Fadem is a member of the American Society of Nephrology (Fellow), the American College of Physicians (Fellow). and the American Board of Quality Assurance and Utilization Review Physicians (Fellow).

== Selected publications ==
- Allen JR, Fadem SZ, Schecter MP, Toussleng PV, and Lester B. (1972). Paseo Drug Rap, Paseo Center. A monograph on drug abuse among teenagers.
- Vineyard GC, Fadem SZ, Drmochowskia J, Carpenter CB, and Wilson RE. (1974). Evaluation of corticosteroid therapy for acute renal allograft rejection. Surgery, Gynecology, and Obstetrics, 138:229.
- Mauk RH, Patak RV, Fadem SZ, Lifschitz MD, and Stein JH. (1977). Effect of prostaglandin E administration in a nephrotoxic and a vasoconstrictor model of acute renal failure. Kidney International, 12:122-130.
- Stein JH and Fadem SZ. (1978). The renal circulation. J.A.M.A, 239:1308-1312.
- Lifschitz MD, Patak RV, Fadem SZ, and Stein JH. (1978). Urinary prostaglandin E excretion: Effect of chronic alterations in sodium intake and inhibition of prostaglandin synthesis in the rabbit. Prostaglandins, 16:607-619.
- Patak RV, Fadem SZ, Lifschitz MD, and Stein JH. (1979). A study of factors which modify the development of norepinephrine-induced acute renal failure in the dog. Kidney International, 15:227-237.
- Kim S, Fadem S. (Dec 2018). "Communication matters: Exploring older adults' current use of patient portals." International Journal of Medical Informatics. 120:126–136.

- Van Buren PN, Lewis JB, Dwyer JP, Greene T, Middleton J, Sika M, Umanath K, Abraham JD, Arfeen SS, Bowline IG, Chernin G, Fadem SZ, Goral S, Koury M, Sinsakul MV, Weiner DE; Collaborative Study Group. (Sep 2015). "The Phosphate Binder Ferric Citrate and Mineral Metabolism and Inflammatory Markers in Maintenance Dialysis Patients: Results From Prespecified Analyses of a Randomized Clinical Trial." American Journal of Kidney Diseases. 66 (3):479–488.

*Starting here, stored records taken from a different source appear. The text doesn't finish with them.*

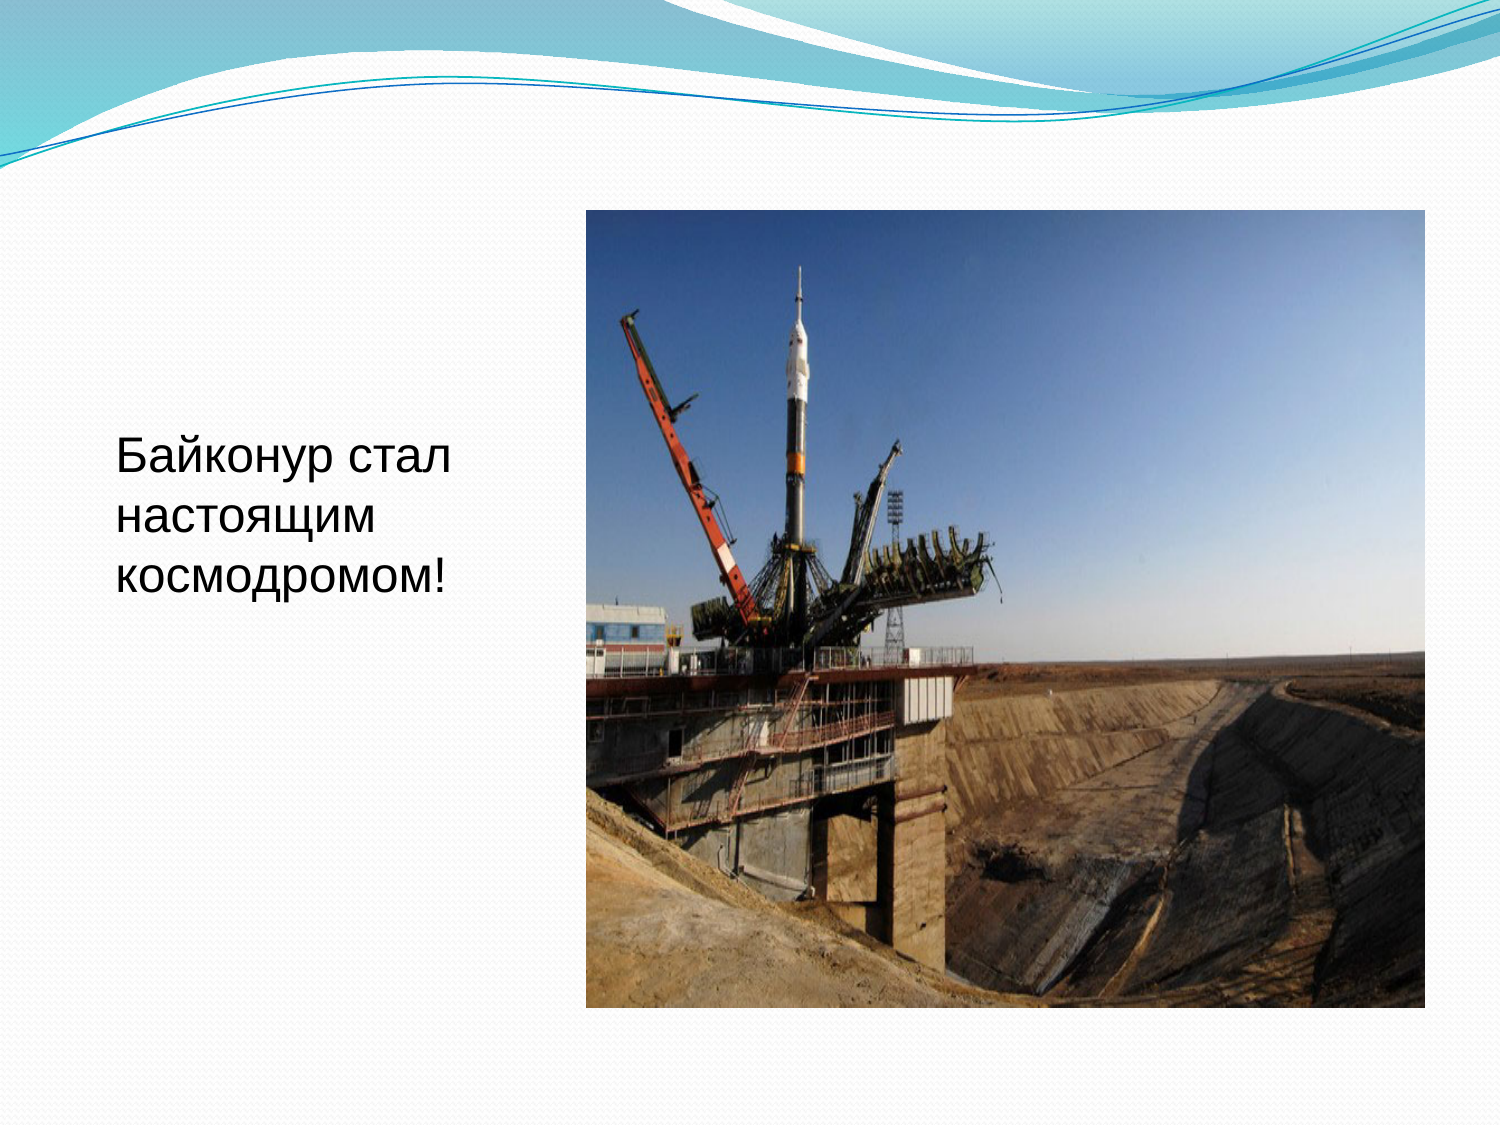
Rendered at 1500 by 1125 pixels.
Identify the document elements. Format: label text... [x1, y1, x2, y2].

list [586, 210, 1426, 1008]
list Байконур стал настоящим космодромом! [112, 275, 563, 1025]
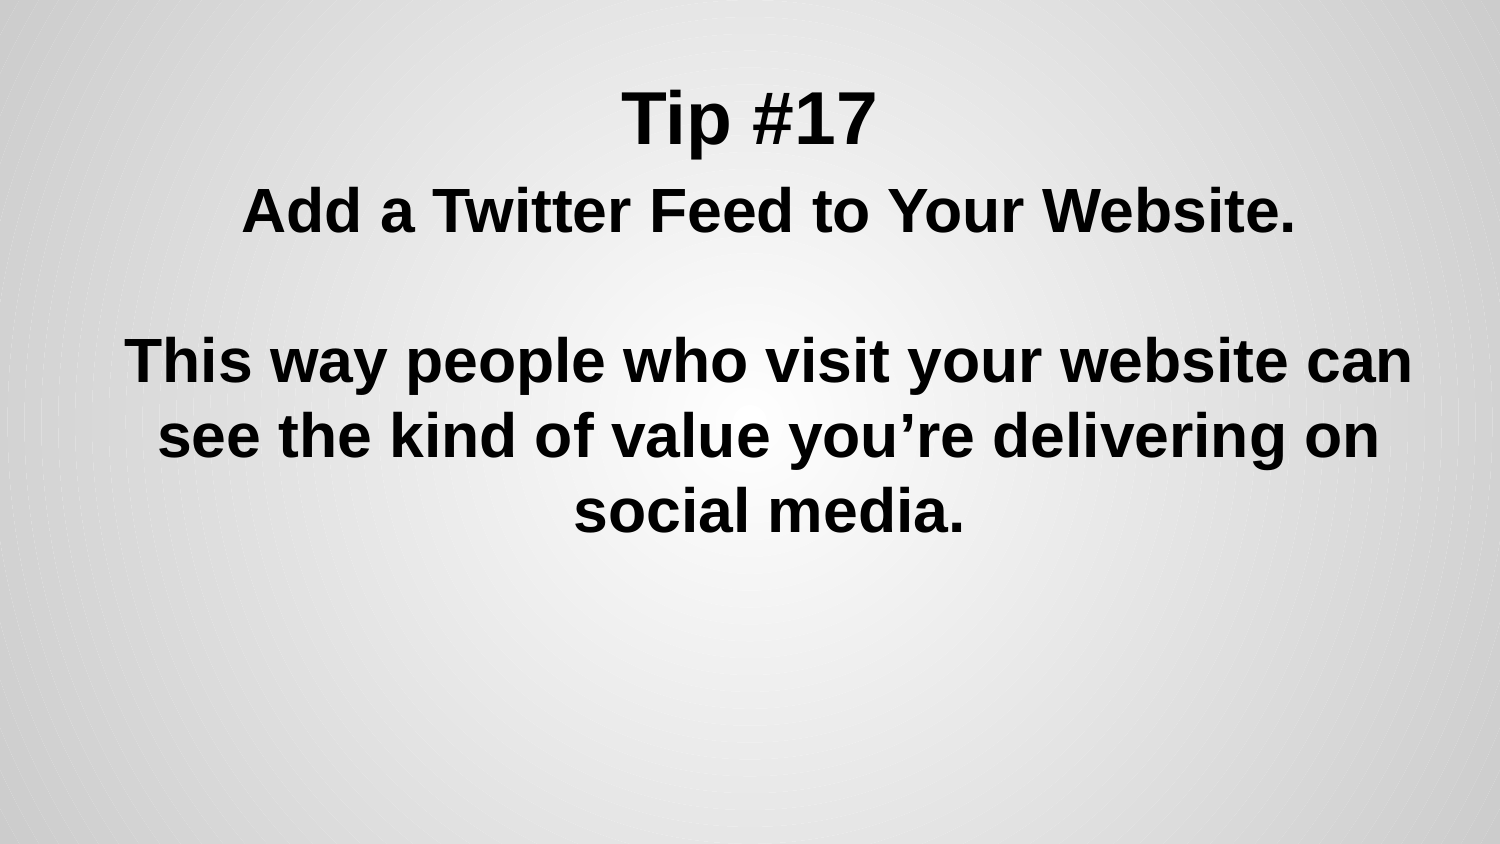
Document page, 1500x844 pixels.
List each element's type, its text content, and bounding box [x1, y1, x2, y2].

- Walker AG, Sibbel S, Wade C, Moulton N, Marlowe G, Young A, Fadem SZ, Brunelli SM. (Mar–Apr 2021). "SARS-CoV-2 Antibody Seroprevalence Among Maintenance Dialysis Patients in the United States." Kidney Medicine. 3 (2):216–222.e1.

- Sprague SM, Weiner DE, Tietjen DP, Pergola PE, Fishbane S, Block GA, Silva AL, Fadem SZ, Lynn RI, Fadda G, Pagliaro L, Zhao S, Edelstein S, Spiegel DM, Rosenbaum DP. "Tenapanor as Therapy for Hyperphosphatemia in Maintenance Dialysis Patients: Results from the OPTIMIZE Study." Kidney360. 2024 Feb 7.

- Price RC, Tietjen DP, Spiegel DM, Edelstein S, Yang Y, Rosenbaum DP, Fadem SZ. (May–Jun 2025). "The Positive Impact of Patient Education on Tenapanor Adherence in the OPTIMIZE Study." Nephrology Nursing Journal. 52 (3): 295–304.